*REQUIREMENT*: Reproduce the data below exactly. Skip the pictures.
-------- DATA FOR REVIEW --------
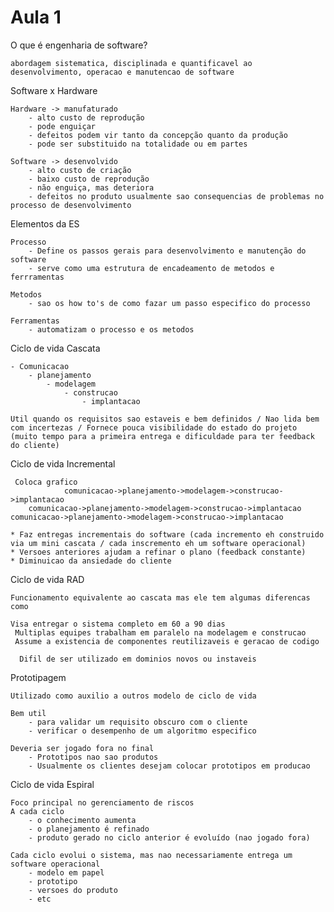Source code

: # Aula 1


O que é engenharia de software?

	abordagem sistematica, disciplinada e quantificavel ao desenvolvimento, operacao e manutencao de software


Software x Hardware

	Hardware -> manufaturado
		- alto custo de reprodução 
		- pode enguiçar 
		- defeitos podem vir tanto da concepção quanto da produção 
		- pode ser substituido na totalidade ou em partes
	
	Software -> desenvolvido
		- alto custo de criação 
		- baixo custo de reprodução 
		- não enguiça, mas deteriora
		- defeitos no produto usualmente sao consequencias de problemas no processo de desenvolvimento 


Elementos da ES

	Processo
		- Define os passos gerais para desenvolvimento e manutenção do software
		- serve como uma estrutura de encadeamento de metodos e ferrramentas

	Metodos
		- sao os how to's de como fazar um passo especifico do processo

	Ferramentas
		- automatizam o processo e os metodos


Ciclo de vida Cascata

	- Comunicacao
		- planejamento
			- modelagem
				- construcao
					- implantacao
	
	Util quando os requisitos sao estaveis e bem definidos / Nao lida bem com incertezas / Fornece pouca visibilidade do estado do projeto (muito tempo para a primeira entrega e dificuldade para ter feedback do cliente)


Ciclo de vida Incremental

	 Coloca grafico
				comunicacao->planejamento->modelagem->construcao->implantacao
		comunicacao->planejamento->modelagem->construcao->implantacao
	comunicacao->planejamento->modelagem->construcao->implantacao
	 
	* Faz entregas incrementais do software (cada incremento eh construido via um mini cascata / cada inscremento eh um software operacional)
	* Versoes anteriores ajudam a refinar o plano (feedback constante)
	* Diminuicao da ansiedade do cliente


Ciclo de vida RAD


	Funcionamento equivalente ao cascata mas ele tem algumas diferencas como

	Visa entregar o sistema completo em 60 a 90 dias
	 Multiplas equipes trabalham em paralelo na modelagem e construcao
	 Assume a existencia de componentes reutilizaveis e geracao de codigo

	  Difil de ser utilizado em dominios novos ou instaveis


Prototipagem

	Utilizado como auxilio a outros modelo de ciclo de vida
	
	Bem util 
		- para validar um requisito obscuro com o cliente 
		- verificar o desempenho de um algoritmo especifico

	Deveria ser jogado fora no final
		- Prototipos nao sao produtos
		- Usualmente os clientes desejam colocar prototipos em producao


Ciclo de vida Espiral

	Foco principal no gerenciamento de riscos
	A cada ciclo 
		- o conhecimento aumenta
		- o planejamento é refinado
		- produto gerado no ciclo anterior é evoluído (nao jogado fora)
	 
	Cada ciclo evolui o sistema, mas nao necessariamente entrega um software operacional
		- modelo em papel
		- prototipo
		- versoes do produto
		- etc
--------
*FINISHED EXERCISE*:
Source code

: # Aula 1


O que é engenharia de software?

	abordagem sistematica, disciplinada e quantificavel ao desenvolvimento, operacao e manutencao de software


Software x Hardware

	Hardware -> manufaturado
		- alto custo de reprodução 
		- pode enguiçar 
		- defeitos podem vir tanto da concepção quanto da produção 
		- pode ser substituido na totalidade ou em partes
	
	Software -> desenvolvido
		- alto custo de criação 
		- baixo custo de reprodução 
		- não enguiça, mas deteriora
		- defeitos no produto usualmente sao consequencias de problemas no processo de desenvolvimento 


Elementos da ES

	Processo
		- Define os passos gerais para desenvolvimento e manutenção do software
		- serve como uma estrutura de encadeamento de metodos e ferrramentas

	Metodos
		- sao os how to's de como fazar um passo especifico do processo

	Ferramentas
		- automatizam o processo e os metodos


Ciclo de vida Cascata

	- Comunicacao
		- planejamento
			- modelagem
				- construcao
					- implantacao
	
	Util quando os requisitos sao estaveis e bem definidos / Nao lida bem com incertezas / Fornece pouca visibilidade do estado do projeto (muito tempo para a primeira entrega e dificuldade para ter feedback do cliente)


Ciclo de vida Incremental

	 Coloca grafico
				comunicacao->planejamento->modelagem->construcao->implantacao
		comunicacao->planejamento->modelagem->construcao->implantacao
	comunicacao->planejamento->modelagem->construcao->implantacao
	 
	* Faz entregas incrementais do software (cada incremento eh construido via um mini cascata / cada inscremento eh um software operacional)
	* Versoes anteriores ajudam a refinar o plano (feedback constante)
	* Diminuicao da ansiedade do cliente


Ciclo de vida RAD


	Funcionamento equivalente ao cascata mas ele tem algumas diferencas como

	Visa entregar o sistema completo em 60 a 90 dias
	 Multiplas equipes trabalham em paralelo na modelagem e construcao
	 Assume a existencia de componentes reutilizaveis e geracao de codigo

	  Difil de ser utilizado em dominios novos ou instaveis


Prototipagem

	Utilizado como auxilio a outros modelo de ciclo de vida
	
	Bem util 
		- para validar um requisito obscuro com o cliente 
		- verificar o desempenho de um algoritmo especifico

	Deveria ser jogado fora no final
		- Prototipos nao sao produtos
		- Usualmente os clientes desejam colocar prototipos em producao


Ciclo de vida Espiral

	Foco principal no gerenciamento de riscos
	A cada ciclo 
		- o conhecimento aumenta
		- o planejamento é refinado
		- produto gerado no ciclo anterior é evoluído (nao jogado fora)
	 
	Cada ciclo evolui o sistema, mas nao necessariamente entrega um software operacional
		- modelo em papel
		- prototipo
		- versoes do produto
		- etc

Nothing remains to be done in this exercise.